An AVR will have no problem sampling at whatever async frequency, because you can use DMA and a timer to capture a raw bit steam off a port, as well as send out a bitstream from RAM. It’s a byte per sample, but those chips have enough ram to make that work. So you won’t have any interrupt overheads.
I could probably whip out some Arduino code and a software test bench to check it out, if there’s interest.
14 dec. 2019 kl. 5:12 em skrev Chris Hanson <cmhanson@...>:
On Dec 12, 2019, at 10:24 AM, Dave via Groups.Io <dfnr2@...> wrote:
I think the USB to HIL interface would probably be the easiest and cheapest option.

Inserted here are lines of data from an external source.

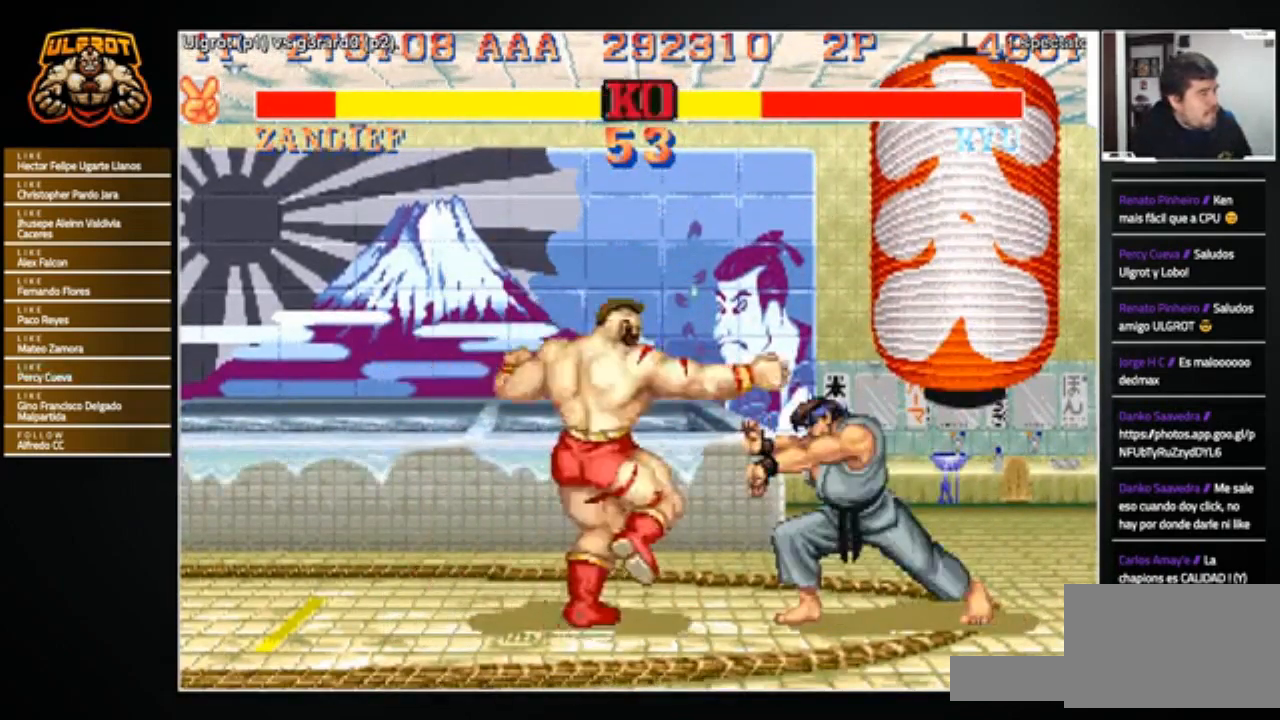
{"buttons": [], "left_stick": "right", "events": [[167, "left_stick", "left"], [467, "left_stick", "right"]]}
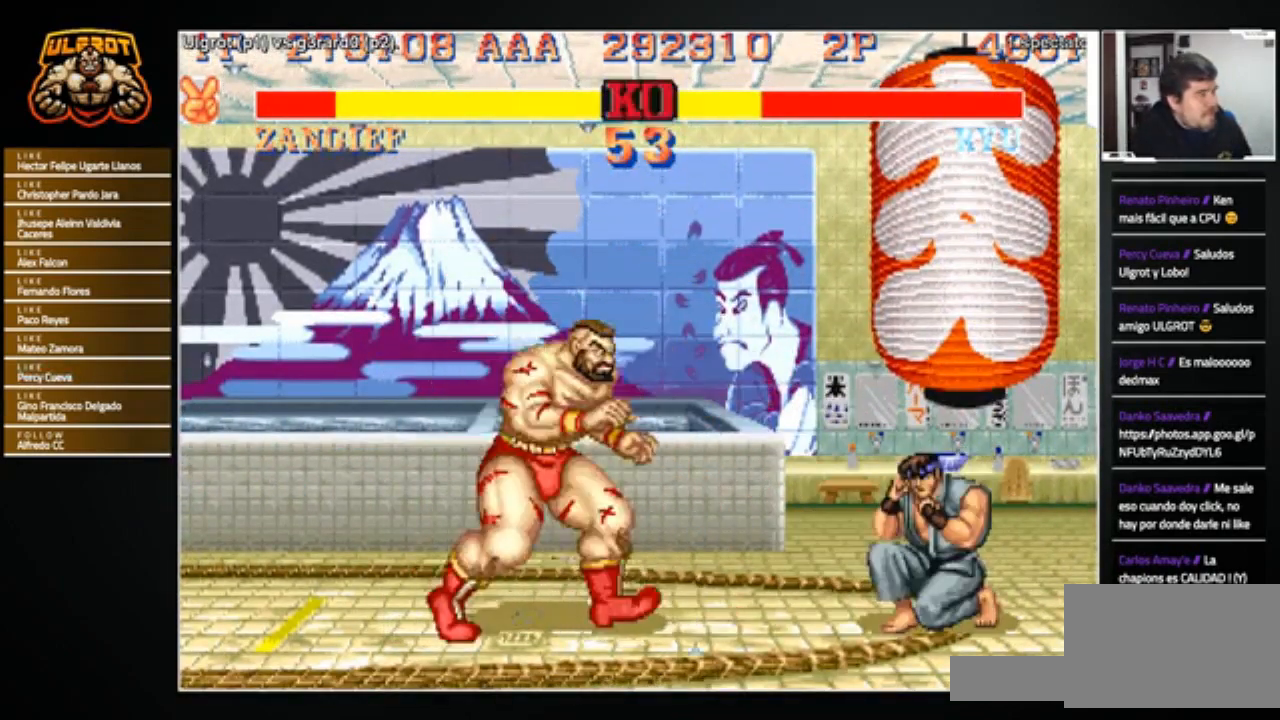
{"buttons": [], "left_stick": "down-left", "events": [[200, "R2", "down"], [234, "left_stick", "down-left"], [301, "R2", "up"]]}
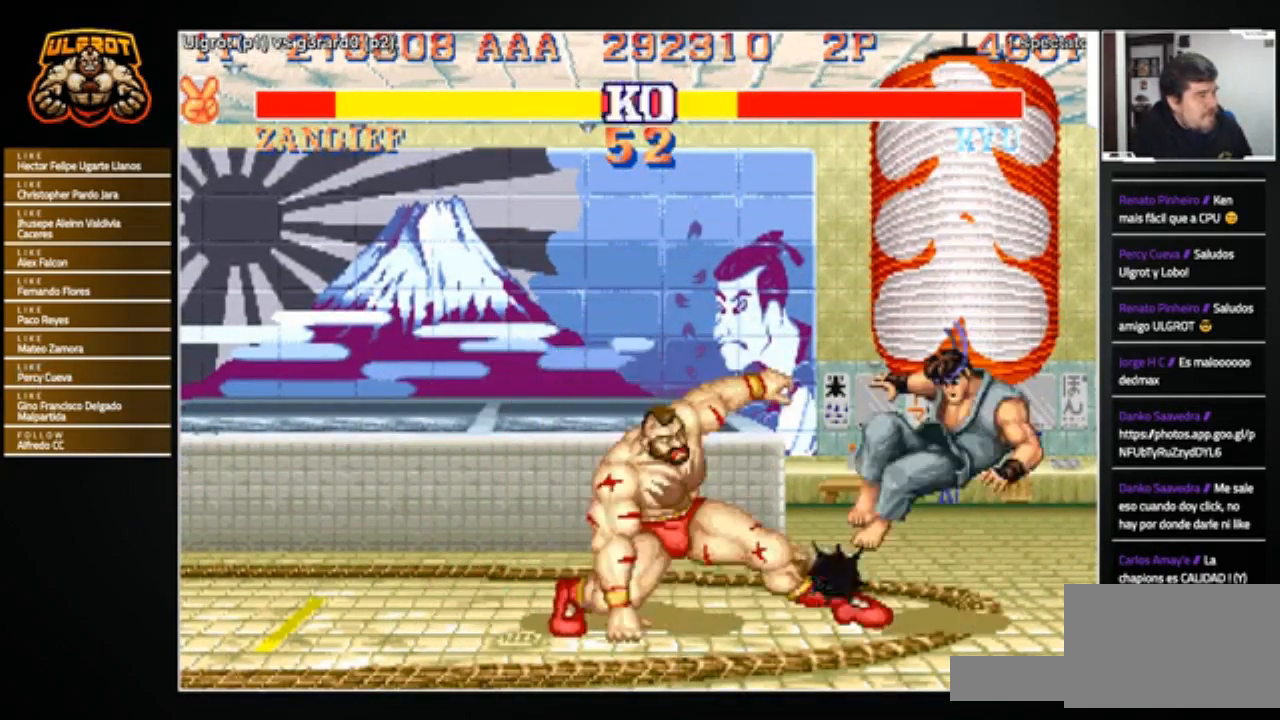
{"buttons": [], "left_stick": "right", "events": [[167, "left_stick", "center"], [434, "left_stick", "right"]]}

I’ve looked into building a HP-HIL to USB interface a bit and it’s going to be a little bit of work:
Sourcing the connectors and cabling for HIL is difficult. And the connectors are rare enough that taking things apart to use their HIL connectors isn’t really a good idea. (Except maybe ID boxes.) At least the “HIL extender” systems use DB-15 on one side so you can use that as an endpoint without dismantling anything.
II. Hardware Interfacing
I recall the voltage levels involved in HIL being slightly different than TTL, which means building custom level shifters out of transistors. At least getting transistors that cleanly switch at 200+ KHz shouldn’t be difficult.
III. Low-level protocol
The low-level protocol for HIL is trivial—it’s basically just bidirectional serial with a start bit, stop bit, and parity—but you can’t get off-the-shelf hardware to speak it because it’s an un-clocked 100kbps protocol with 15-bit packets and pretty strict timing requirements. So you’re looking at making your own UART either with bit-banging or logic. This gives, for example, a 16MHz Arduino approximately 160 clock cycles per bit—which doesn’t give it time for much else, especially since you need to be able to both transmit and receive.
IV. High-level protocol
Once you get packets going back and forth, this part is easy; there are plenty of examples in NetBSD et al, in addition to what’s in the HP-HIL protocol reference. Building an API to talk to devices and translate them to something modern should be straightforward if everything else is taken care of.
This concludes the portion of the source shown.